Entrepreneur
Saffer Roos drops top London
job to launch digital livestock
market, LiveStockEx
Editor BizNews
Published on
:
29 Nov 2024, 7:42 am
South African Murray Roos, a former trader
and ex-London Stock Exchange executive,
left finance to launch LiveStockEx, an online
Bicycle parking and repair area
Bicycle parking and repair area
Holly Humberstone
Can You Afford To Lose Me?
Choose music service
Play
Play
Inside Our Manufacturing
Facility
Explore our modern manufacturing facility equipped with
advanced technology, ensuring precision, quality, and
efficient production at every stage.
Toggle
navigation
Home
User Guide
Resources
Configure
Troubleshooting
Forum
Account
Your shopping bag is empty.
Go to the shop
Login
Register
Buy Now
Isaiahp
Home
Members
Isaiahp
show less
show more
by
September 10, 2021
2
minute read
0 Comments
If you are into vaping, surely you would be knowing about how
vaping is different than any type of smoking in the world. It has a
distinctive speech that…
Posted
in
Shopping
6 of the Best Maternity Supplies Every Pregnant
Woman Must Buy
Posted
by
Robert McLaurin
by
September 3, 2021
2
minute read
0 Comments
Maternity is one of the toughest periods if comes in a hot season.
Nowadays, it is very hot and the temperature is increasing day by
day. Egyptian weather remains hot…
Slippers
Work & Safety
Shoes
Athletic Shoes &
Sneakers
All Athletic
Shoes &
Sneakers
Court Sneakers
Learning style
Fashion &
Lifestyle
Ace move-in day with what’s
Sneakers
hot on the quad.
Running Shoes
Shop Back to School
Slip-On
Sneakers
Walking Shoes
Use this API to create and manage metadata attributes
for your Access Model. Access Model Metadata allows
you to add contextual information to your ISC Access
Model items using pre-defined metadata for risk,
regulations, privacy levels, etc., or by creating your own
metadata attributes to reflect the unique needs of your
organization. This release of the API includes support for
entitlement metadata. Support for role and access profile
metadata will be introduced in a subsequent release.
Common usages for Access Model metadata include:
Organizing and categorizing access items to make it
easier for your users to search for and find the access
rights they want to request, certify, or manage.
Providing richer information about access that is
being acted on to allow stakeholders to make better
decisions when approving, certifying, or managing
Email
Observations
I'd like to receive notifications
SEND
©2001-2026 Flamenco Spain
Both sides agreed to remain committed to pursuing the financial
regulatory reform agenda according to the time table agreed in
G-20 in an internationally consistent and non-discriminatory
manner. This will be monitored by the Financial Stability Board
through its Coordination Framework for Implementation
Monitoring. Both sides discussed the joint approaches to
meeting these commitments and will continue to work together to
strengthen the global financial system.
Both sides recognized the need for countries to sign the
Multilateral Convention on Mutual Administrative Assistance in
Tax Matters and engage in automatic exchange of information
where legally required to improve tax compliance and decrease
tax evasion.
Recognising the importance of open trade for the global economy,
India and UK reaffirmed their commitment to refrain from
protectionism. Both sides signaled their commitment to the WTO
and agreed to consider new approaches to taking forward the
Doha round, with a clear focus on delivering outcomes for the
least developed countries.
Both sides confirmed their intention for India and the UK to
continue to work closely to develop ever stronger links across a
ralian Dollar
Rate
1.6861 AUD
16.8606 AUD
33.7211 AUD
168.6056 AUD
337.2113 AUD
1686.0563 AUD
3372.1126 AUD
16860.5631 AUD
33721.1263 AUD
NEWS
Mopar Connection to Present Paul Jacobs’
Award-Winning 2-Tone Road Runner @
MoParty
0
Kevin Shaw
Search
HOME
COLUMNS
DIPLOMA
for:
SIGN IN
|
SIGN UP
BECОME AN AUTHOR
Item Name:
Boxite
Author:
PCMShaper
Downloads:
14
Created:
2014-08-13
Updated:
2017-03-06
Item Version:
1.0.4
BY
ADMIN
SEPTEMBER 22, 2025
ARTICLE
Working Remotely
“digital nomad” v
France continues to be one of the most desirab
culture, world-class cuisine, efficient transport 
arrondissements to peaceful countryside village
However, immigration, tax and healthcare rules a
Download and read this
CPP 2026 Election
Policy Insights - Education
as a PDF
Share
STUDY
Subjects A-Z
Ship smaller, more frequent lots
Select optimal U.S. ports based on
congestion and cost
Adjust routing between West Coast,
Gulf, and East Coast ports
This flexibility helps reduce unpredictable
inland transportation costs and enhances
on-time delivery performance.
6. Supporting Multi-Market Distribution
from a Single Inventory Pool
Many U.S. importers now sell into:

------------------------------------------------------------------------

*Problem:*
Rename "LiveStockEx" to "HerdMarket" everywhere in the items above, and reproduce all of their lines with nothing else altered.

*Task output:*
Entrepreneur
Saffer Roos drops top London
job to launch digital livestock
market, HerdMarket
Editor BizNews
Published on
:
29 Nov 2024, 7:42 am
South African Murray Roos, a former trader
and ex-London Stock Exchange executive,
left finance to launch HerdMarket, an online
Bicycle parking and repair area
Bicycle parking and repair area
Holly Humberstone
Can You Afford To Lose Me?
Choose music service
Play
Play
Inside Our Manufacturing
Facility
Explore our modern manufacturing facility equipped with
advanced technology, ensuring precision, quality, and
efficient production at every stage.
Toggle
navigation
Home
User Guide
Resources
Configure
Troubleshooting
Forum
Account
Your shopping bag is empty.
Go to the shop
Login
Register
Buy Now
Isaiahp
Home
Members
Isaiahp
show less
show more
by
September 10, 2021
2
minute read
0 Comments
If you are into vaping, surely you would be knowing about how
vaping is different than any type of smoking in the world. It has a
distinctive speech that…
Posted
in
Shopping
6 of the Best Maternity Supplies Every Pregnant
Woman Must Buy
Posted
by
Robert McLaurin
by
September 3, 2021
2
minute read
0 Comments
Maternity is one of the toughest periods if comes in a hot season.
Nowadays, it is very hot and the temperature is increasing day by
day. Egyptian weather remains hot…
Slippers
Work & Safety
Shoes
Athletic Shoes &
Sneakers
All Athletic
Shoes &
Sneakers
Court Sneakers
Learning style
Fashion &
Lifestyle
Ace move-in day with what’s
Sneakers
hot on the quad.
Running Shoes
Shop Back to School
Slip-On
Sneakers
Walking Shoes
Use this API to create and manage metadata attributes
for your Access Model. Access Model Metadata allows
you to add contextual information to your ISC Access
Model items using pre-defined metadata for risk,
regulations, privacy levels, etc., or by creating your own
metadata attributes to reflect the unique needs of your
organization. This release of the API includes support for
entitlement metadata. Support for role and access profile
metadata will be introduced in a subsequent release.
Common usages for Access Model metadata include:
Organizing and categorizing access items to make it
easier for your users to search for and find the access
rights they want to request, certify, or manage.
Providing richer information about access that is
being acted on to allow stakeholders to make better
decisions when approving, certifying, or managing
Email
Observations
I'd like to receive notifications
SEND
©2001-2026 Flamenco Spain
Both sides agreed to remain committed to pursuing the financial
regulatory reform agenda according to the time table agreed in
G-20 in an internationally consistent and non-discriminatory
manner. This will be monitored by the Financial Stability Board
through its Coordination Framework for Implementation
Monitoring. Both sides discussed the joint approaches to
meeting these commitments and will continue to work together to
strengthen the global financial system.
Both sides recognized the need for countries to sign the
Multilateral Convention on Mutual Administrative Assistance in
Tax Matters and engage in automatic exchange of information
where legally required to improve tax compliance and decrease
tax evasion.
Recognising the importance of open trade for the global economy,
India and UK reaffirmed their commitment to refrain from
protectionism. Both sides signaled their commitment to the WTO
and agreed to consider new approaches to taking forward the
Doha round, with a clear focus on delivering outcomes for the
least developed countries.
Both sides confirmed their intention for India and the UK to
continue to work closely to develop ever stronger links across a
ralian Dollar
Rate
1.6861 AUD
16.8606 AUD
33.7211 AUD
168.6056 AUD
337.2113 AUD
1686.0563 AUD
3372.1126 AUD
16860.5631 AUD
33721.1263 AUD
NEWS
Mopar Connection to Present Paul Jacobs’
Award-Winning 2-Tone Road Runner @
MoParty
0
Kevin Shaw
Search
HOME
COLUMNS
DIPLOMA
for:
SIGN IN
|
SIGN UP
BECОME AN AUTHOR
Item Name:
Boxite
Author:
PCMShaper
Downloads:
14
Created:
2014-08-13
Updated:
2017-03-06
Item Version:
1.0.4
BY
ADMIN
SEPTEMBER 22, 2025
ARTICLE
Working Remotely
“digital nomad” v
France continues to be one of the most desirab
culture, world-class cuisine, efficient transport 
arrondissements to peaceful countryside village
However, immigration, tax and healthcare rules a
Download and read this
CPP 2026 Election
Policy Insights - Education
as a PDF
Share
STUDY
Subjects A-Z
Ship smaller, more frequent lots
Select optimal U.S. ports based on
congestion and cost
Adjust routing between West Coast,
Gulf, and East Coast ports
This flexibility helps reduce unpredictable
inland transportation costs and enhances
on-time delivery performance.
6. Supporting Multi-Market Distribution
from a Single Inventory Pool
Many U.S. importers now sell into:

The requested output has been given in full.